Despite ReLU's brilliant record, some felt that the fact that half of ReLU's domain is saturated remains a significant shortcoming. Consequently, variants such as LeakyReLU and PReLU were proposed, though these modifications are largely similar.

A few days ago, the Google Brain team proposed a new activation function called Swish. Information can be found here: http://mp.weixin.qq.com/s/JticD0itOWH7Aq7ye1yzvg

Its definition is:

\begin{equation}\text{swish}(x)=x\cdot\sigma(x)=\frac{x}{1+e^{-x}}\end{equation}

Its graph is as follows:

Swish

The team's test results show that this function outperforms ReLU in many models.

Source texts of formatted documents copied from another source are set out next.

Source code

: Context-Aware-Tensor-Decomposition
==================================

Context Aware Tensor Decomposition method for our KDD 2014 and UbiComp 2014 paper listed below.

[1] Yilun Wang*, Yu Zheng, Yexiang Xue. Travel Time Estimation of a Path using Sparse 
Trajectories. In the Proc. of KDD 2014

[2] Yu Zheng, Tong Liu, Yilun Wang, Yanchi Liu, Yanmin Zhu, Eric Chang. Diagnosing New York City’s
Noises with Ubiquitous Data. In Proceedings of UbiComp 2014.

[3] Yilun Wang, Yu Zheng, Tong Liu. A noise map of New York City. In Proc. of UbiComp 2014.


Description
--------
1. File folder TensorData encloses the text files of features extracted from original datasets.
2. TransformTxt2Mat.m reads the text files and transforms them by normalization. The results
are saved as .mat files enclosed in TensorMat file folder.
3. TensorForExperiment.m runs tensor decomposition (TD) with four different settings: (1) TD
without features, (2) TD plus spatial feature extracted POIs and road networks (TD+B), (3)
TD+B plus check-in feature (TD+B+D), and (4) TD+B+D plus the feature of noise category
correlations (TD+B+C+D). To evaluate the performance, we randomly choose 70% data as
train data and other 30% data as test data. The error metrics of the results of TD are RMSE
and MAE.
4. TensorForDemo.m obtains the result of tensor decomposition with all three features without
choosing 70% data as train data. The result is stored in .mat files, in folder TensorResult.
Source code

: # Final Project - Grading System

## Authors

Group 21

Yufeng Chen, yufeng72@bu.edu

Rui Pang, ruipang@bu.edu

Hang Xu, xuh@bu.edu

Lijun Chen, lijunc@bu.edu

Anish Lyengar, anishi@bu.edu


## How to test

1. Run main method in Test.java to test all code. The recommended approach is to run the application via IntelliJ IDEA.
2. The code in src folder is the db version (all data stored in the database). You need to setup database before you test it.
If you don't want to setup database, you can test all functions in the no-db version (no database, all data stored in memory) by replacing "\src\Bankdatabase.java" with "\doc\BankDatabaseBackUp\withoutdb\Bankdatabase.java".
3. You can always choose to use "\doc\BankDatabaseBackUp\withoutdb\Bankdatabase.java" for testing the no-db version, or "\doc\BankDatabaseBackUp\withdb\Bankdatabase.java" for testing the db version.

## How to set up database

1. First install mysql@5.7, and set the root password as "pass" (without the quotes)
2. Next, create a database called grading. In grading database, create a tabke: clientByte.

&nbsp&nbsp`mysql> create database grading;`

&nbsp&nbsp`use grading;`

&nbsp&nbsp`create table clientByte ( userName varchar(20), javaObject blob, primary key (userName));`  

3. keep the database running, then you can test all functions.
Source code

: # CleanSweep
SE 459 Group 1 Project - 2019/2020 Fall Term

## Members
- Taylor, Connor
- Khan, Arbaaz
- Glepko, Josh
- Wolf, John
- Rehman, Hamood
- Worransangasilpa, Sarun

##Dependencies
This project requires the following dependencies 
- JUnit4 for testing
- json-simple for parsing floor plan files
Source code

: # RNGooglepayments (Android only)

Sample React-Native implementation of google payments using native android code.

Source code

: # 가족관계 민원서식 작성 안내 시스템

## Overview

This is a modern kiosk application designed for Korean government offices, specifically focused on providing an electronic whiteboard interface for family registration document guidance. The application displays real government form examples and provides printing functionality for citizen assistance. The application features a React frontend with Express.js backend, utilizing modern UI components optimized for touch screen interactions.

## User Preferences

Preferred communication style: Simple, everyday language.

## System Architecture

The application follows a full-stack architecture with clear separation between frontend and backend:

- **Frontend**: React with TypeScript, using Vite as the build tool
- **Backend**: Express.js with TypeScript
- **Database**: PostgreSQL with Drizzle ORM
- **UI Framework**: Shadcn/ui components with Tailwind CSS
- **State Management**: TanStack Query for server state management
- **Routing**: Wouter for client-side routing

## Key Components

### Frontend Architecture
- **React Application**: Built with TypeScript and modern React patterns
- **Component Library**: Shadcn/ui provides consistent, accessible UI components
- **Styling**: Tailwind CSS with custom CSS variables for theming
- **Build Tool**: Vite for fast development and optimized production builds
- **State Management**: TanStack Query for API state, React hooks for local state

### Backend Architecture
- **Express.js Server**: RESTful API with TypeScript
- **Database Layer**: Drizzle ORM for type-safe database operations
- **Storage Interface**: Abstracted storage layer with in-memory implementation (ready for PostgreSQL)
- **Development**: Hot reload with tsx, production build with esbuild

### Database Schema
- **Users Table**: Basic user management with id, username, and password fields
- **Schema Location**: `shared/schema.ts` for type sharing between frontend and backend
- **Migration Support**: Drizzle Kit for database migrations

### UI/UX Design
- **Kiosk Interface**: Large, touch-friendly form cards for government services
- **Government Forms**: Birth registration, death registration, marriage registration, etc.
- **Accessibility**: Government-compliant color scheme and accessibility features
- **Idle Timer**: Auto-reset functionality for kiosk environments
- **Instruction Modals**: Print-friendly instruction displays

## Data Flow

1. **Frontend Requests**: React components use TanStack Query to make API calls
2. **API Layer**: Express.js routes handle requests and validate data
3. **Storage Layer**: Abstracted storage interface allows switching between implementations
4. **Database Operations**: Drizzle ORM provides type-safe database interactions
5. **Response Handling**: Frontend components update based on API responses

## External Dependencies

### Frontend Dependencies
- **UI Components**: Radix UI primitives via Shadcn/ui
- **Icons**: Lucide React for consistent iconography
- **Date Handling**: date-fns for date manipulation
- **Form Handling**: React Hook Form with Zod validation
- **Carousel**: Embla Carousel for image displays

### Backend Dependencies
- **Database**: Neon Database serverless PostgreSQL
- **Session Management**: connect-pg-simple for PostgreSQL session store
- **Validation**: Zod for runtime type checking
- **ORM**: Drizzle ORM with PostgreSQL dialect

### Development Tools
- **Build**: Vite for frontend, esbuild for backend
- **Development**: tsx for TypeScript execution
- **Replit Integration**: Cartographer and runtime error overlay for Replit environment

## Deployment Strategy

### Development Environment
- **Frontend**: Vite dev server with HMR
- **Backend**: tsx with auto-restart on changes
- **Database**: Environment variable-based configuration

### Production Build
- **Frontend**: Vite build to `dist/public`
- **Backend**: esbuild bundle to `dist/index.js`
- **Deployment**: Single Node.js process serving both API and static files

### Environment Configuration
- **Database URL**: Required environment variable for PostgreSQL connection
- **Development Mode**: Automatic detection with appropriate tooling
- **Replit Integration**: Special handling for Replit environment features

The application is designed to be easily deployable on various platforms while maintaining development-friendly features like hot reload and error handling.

From the graph, Swish looks similar to ReLU, with the only major difference being the negative region near zero. To speak with the benefit of hindsight, even I had considered this activation function, as it is similar to the GLU activation function proposed by Facebook. The GLU activation function is:

\begin{equation}(\boldsymbol{W}_1\boldsymbol{x}+\boldsymbol{b}_1)\otimes \sigma(\boldsymbol{W}_2\boldsymbol{x}+\boldsymbol{b}_2)\end{equation}

In other words, two sets of parameters are trained separately; one set is activated by sigmoid and then multiplied by the other set. Here, $\sigma(\boldsymbol{W}_2\boldsymbol{x}+\boldsymbol{b}_2)$ is called the "gate," which is the "G" in GLU. Swish essentially takes both set of parameters to be the same, training only one set of parameters.

Improvement Ideas

Swish has stirred up some controversy. Some believe Google Brain has made a mountain out of a molehill—that improving an activation function is something small teams can do, and major teams like Google Brain should pursue more "high-end" directions. Regardless, Google Brain conducted many experiments, and the results all indicate that Swish is superior to ReLU. Therefore, we need to consider: what is the reason behind this?

The following analysis is purely my own subjective conjecture and currently lacks theoretical or experimental proof; please read it with discretion. I believe a very important reason why Swish outperforms ReLU is related to initialization.

Swish is unsaturated near the origin; it is only saturated in regions far from the origin on the negative axis. In contrast, ReLU is saturated in half the space even near the origin. When training models, we typically use uniform or normal distribution initialization. Regardless of the type, the mean of the initialization is generally 0. This means that half of the initialized parameters fall into ReLU's saturated region, rendering half of the parameters unused at the very beginning. Especially due to strategies like BN (Batch Normalization), where outputs automatically approximate a normal distribution with a mean of 0, half of the parameters in these cases fall into ReLU's saturated zone. By comparison, Swish is slightly better because it maintains a certain unsaturated region on the negative axis, leading to higher parameter utilization.

As mentioned earlier, I had considered the Swish activation function but did not research it deeply. One reason was that it didn't seem concise or elegant enough—I even found it a bit ugly. Seeing that Swish's experimental results are so good, I wondered if there are similar, more aesthetically pleasing activation functions. I thought of one:

\begin{equation}x\cdot\min(1,e^x)\end{equation}

Its graph is:

An activation function of my own design

Actually, it looks quite similar to Swish. The logic was to maintain $x$ on the positive axis, and for the negative axis, to think of a function that first decreases, then increases, and approaches 0. I thought of $xe^{-x}$, and with a slight adjustment, I arrived at this function. In some of my models, its performance was even slightly better than Swish (specifically in my Q&A models). Of course, I only performed a few experiments and don't have the energy or computing power for extensive comparative testing.

Comparison with Swish; orange is Swish.

Comparison with Swish (orange)

It should be noted that if you want to use this function, you cannot write it directly in this form because the calculation of $e^x$ might overflow. A form that won't overflow is:

\begin{equation}\max(x, x\cdot e^{-\|x\|})\end{equation}

Or using the ReLU function, it can be written as:

\begin{equation}x + \text{relu}(x\cdot e^{-\|x\|}-x)\end{equation}

Could it be that all effective activation functions resemble the checkmark (√) on our homework?